The rig manager, sometimes also called a Toolpusher, essentially supervises all the staff on the oil rig as well as the drilling activities and equipment. The drill team members look to their rig manager for leadership, safety training, as well as dispute resolution and help in solving personnel and operational issues.

Rig Managers Oversee Operations on a Rig and Occasionally Help Out When Needed

It’s typical in the oil and gas industry for people to work their way up the ranks, and it’s no different for rig managers. They often start out as roughnecks and move into higher level jobs from there. In this way s/he accumulates all the knowledge necessary to manage the complete operation.
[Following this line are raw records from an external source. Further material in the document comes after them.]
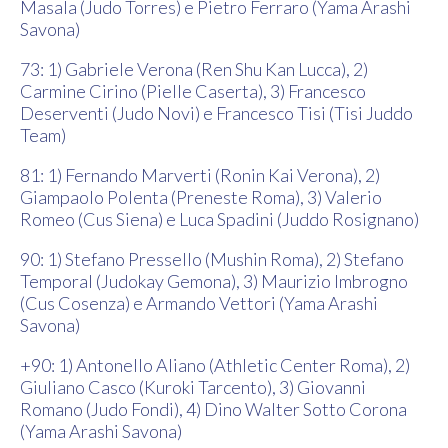
Masala (Judo Torres) e Pietro Ferraro (Yama Arashi
Savona)
73: 1) Gabriele Verona (Ren Shu Kan Lucca), 2)
Carmine Cirino (Pielle Caserta), 3) Francesco
Deserventi (Judo Novi) e Francesco Tisi (Tisi Juddo
Team)
81: 1) Fernando Marverti (Ronin Kai Verona), 2)
Giampaolo Polenta (Preneste Roma), 3) Valerio
Romeo (Cus Siena) e Luca Spadini (Juddo Rosignano)
90: 1) Stefano Pressello (Mushin Roma), 2) Stefano
Temporal (Judokay Gemona), 3) Maurizio Imbrogno
(Cus Cosenza) e Armando Vettori (Yama Arashi
Savona)
+90: 1) Antonello Aliano (Athletic Center Roma), 2)
Giuliano Casco (Kuroki Tarcento), 3) Giovanni
Romano (Judo Fondi), 4) Dino Walter Sotto Corona
(Yama Arashi Savona)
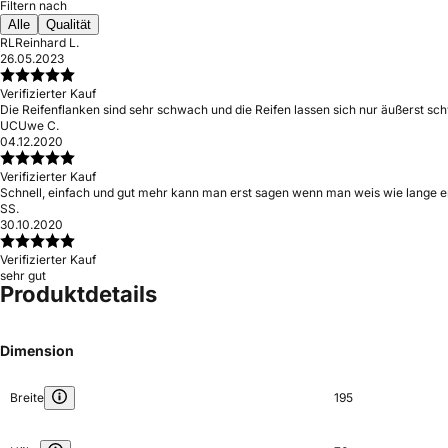
Filtern nach
Alle
Qualität
RL
Reinhard L.
26.05.2023
Verifizierter Kauf
Die Reifenflanken sind sehr schwach und die Reifen lassen sich nur äußerst s
UC
Uwe C.
04.12.2020
Verifizierter Kauf
Schnell, einfach und gut mehr kann man erst sagen wenn man weis wie lange er
S
S.
30.10.2020
Verifizierter Kauf
sehr gut
Produktdetails
Dimension
Breite
195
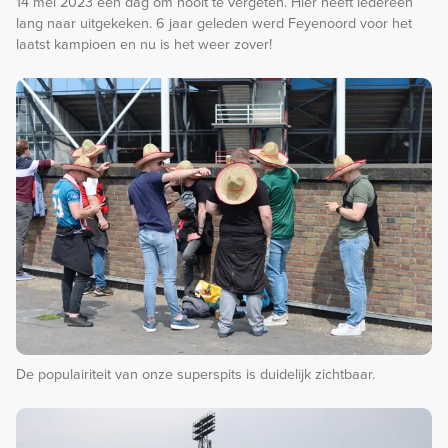
14 mei 2023 een dag om nooit te vergeten. Hier heeft iedereen
lang naar uitgekeken. 6 jaar geleden werd Feyenoord voor het
laatst kampioen en nu is het weer zover!
De populairiteit van onze superspits is duidelijk zichtbaar.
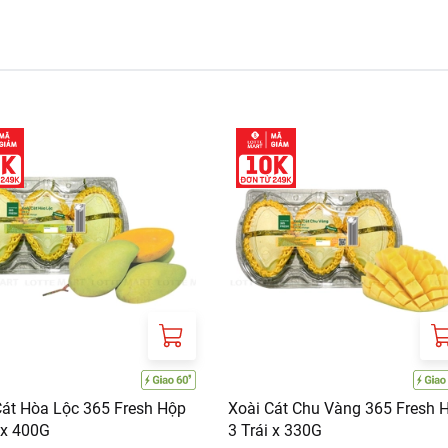
Salad tôm cam
Cát Hòa Lộc 365 Fresh Hộp
Xoài Cát Chu Vàng 365 Fresh 
 x 400G
3 Trái x 330G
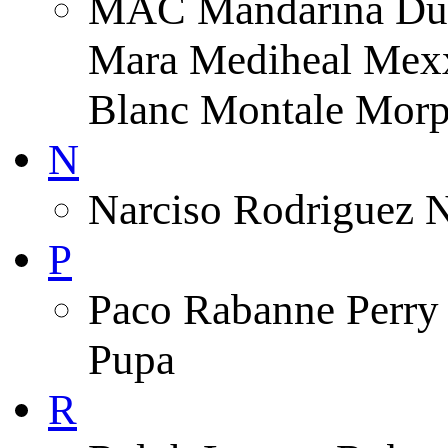
MAC Mandarina Duc
Mara Mediheal Mexx
Blanc Montale Morp
N
Narciso Rodriguez 
P
Paco Rabanne Perry 
Pupa
R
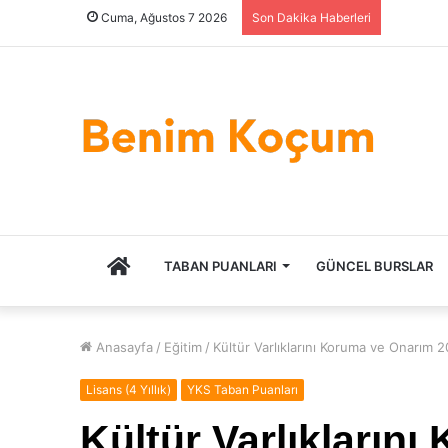
Cuma, Ağustos 7 2026
Son Dakika Haberleri
ANASAYFA
TABAN PUANLARI
GÜNCEL BURSLAR
Anasayfa
/
Eğitim
/
Kültür Varlıklarını Koruma ve Onarım 2
Lisans (4 Yıllık)
YKS Taban Puanları
Kültür Varlıkların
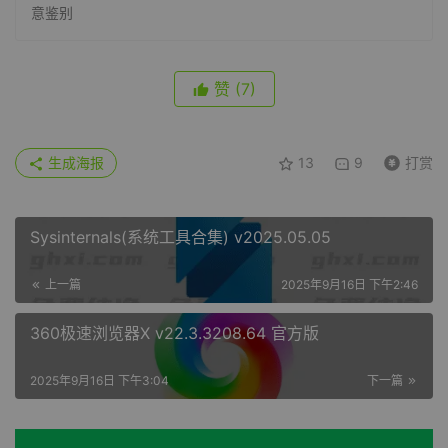
意鉴别
赞
(7)
生成海报
13
9
打赏
Sysinternals(系统工具合集) v2025.05.05
上一篇
2025年9月16日 下午2:46
360极速浏览器X v22.3.3208.64 官方版
2025年9月16日 下午3:04
下一篇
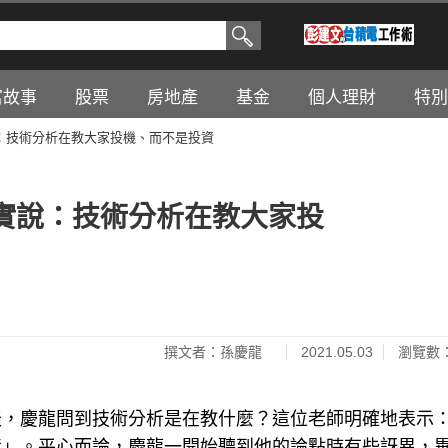
富故事
股票
房地產
基金
個人理財
特別
：技術分析在教大家投機、而不是投資
實說：技術分析在教大家投
撰文者：孫慶龍
2021.05.03
瀏覽數：
天，慶龍問到技術分析是在教什麼？這位老師明確地表示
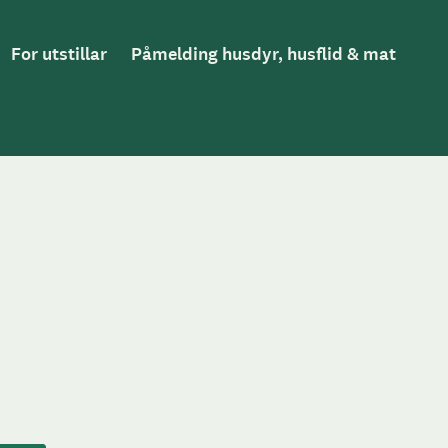
For utstillar
Påmelding husdyr, husflid & mat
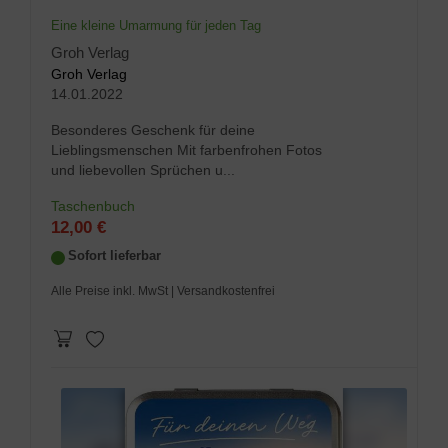
Eine kleine Umarmung für jeden Tag
Groh Verlag
Groh Verlag
14.01.2022
Besonderes Geschenk für deine
Lieblingsmenschen Mit farbenfrohen Fotos
und liebevollen Sprüchen u...
Taschenbuch
12,00 €
Sofort lieferbar
Alle Preise inkl. MwSt
| Versandkostenfrei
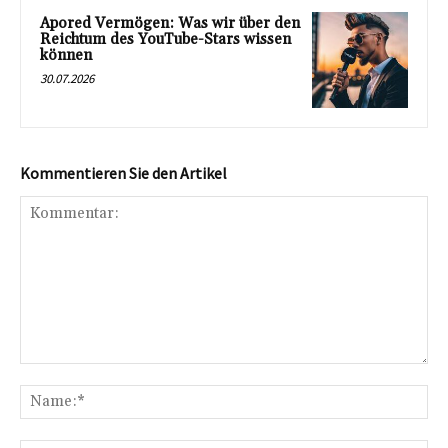
Apored Vermögen: Was wir über den
Reichtum des YouTube-Stars wissen
können
30.07.2026
Kommentieren Sie den Artikel
Kommentar:
Na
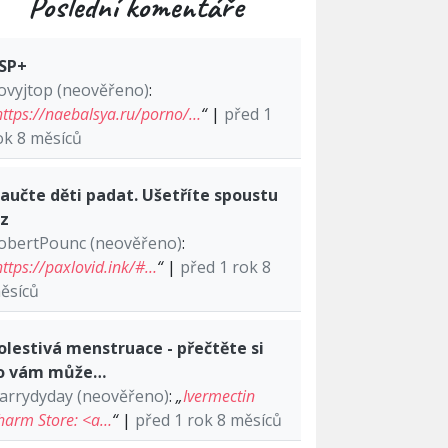
Poslední komentáře
SP+
ovyjtop (neověřeno)
:
https://naebalsya.ru/porno/…
“
|
před 1
ok 8 měsíců
aučte děti padat. Ušetříte spoustu
lz
obertPounc (neověřeno)
:
https://paxlovid.ink/#…
“
|
před 1 rok 8
ěsíců
olestivá menstruace - přečtěte si
o vám může…
arrydyday (neověřeno)
:
„
Ivermectin
harm Store: <a…
“
|
před 1 rok 8 měsíců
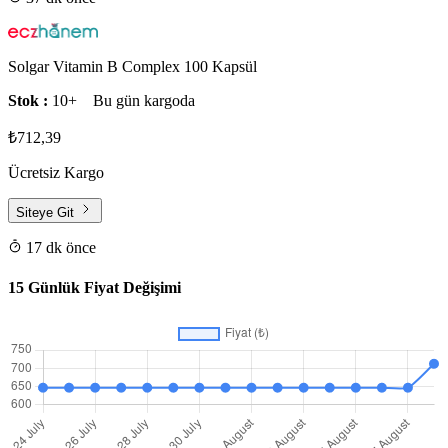
Solgar Vitamin B Complex 100 Kapsül
Stok :
10+
Bu gün kargoda
₺712,39
Ücretsiz Kargo
Siteye Git
17 dk önce
15 Günlük Fiyat Değişimi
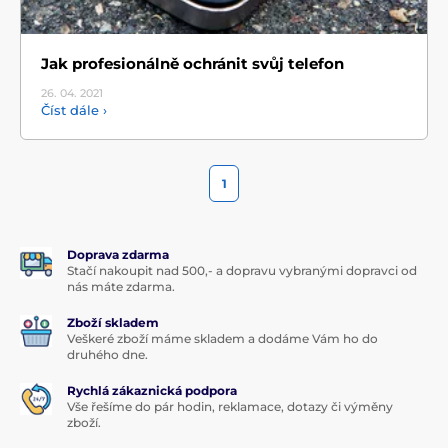
Jak profesionálně ochránit svůj telefon
26. 04.
2021
Číst dále ›
1
Doprava zdarma
Stačí nakoupit nad 500,- a dopravu vybranými dopravci od
nás máte zdarma.
Zboží skladem
Veškeré zboží máme skladem a dodáme Vám ho do
druhého dne.
Rychlá zákaznická podpora
Vše řešíme do pár hodin, reklamace, dotazy či výměny
zboží.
A good rig manager can handle just about any kind of problem on the rig and isn’t afraid to get his hands dirty during peak times.

Rig managers spend most of their time interfacing with the rig crews, but must also meet and communicate regularly with his superiors with contracting oil company.

Major responsibilities of the rig manager are:

  • Managing the set up and take down of rigs
  • Adherence to safety practices.
  • Coordination of the rig crews, typically three or four crews.
  • Management of the day-to-day drilling activities.
  • Adherence to environmental and other government laws and policies 
  • Conducting prep work prior to rig set up.
  • Handling personnel issues

You can’t be a successful rig manager unless you possess leadership skills, the ability to communicate and listen, delegate responsibilities, and maintain a high level of organization.

A number of certifications may be required before you can fulfill this position.

  • First Aid
  • WHIMIS (Workers Health Industrial M anagement Information System)
  • Hydrogen Sulphide Safety Training (H2S)
  • Fall Protection
  • Oil field boiler
  • Specialized safety training such as fall protection and high angle rescue

Pay varies from company to company and the scope of your experience.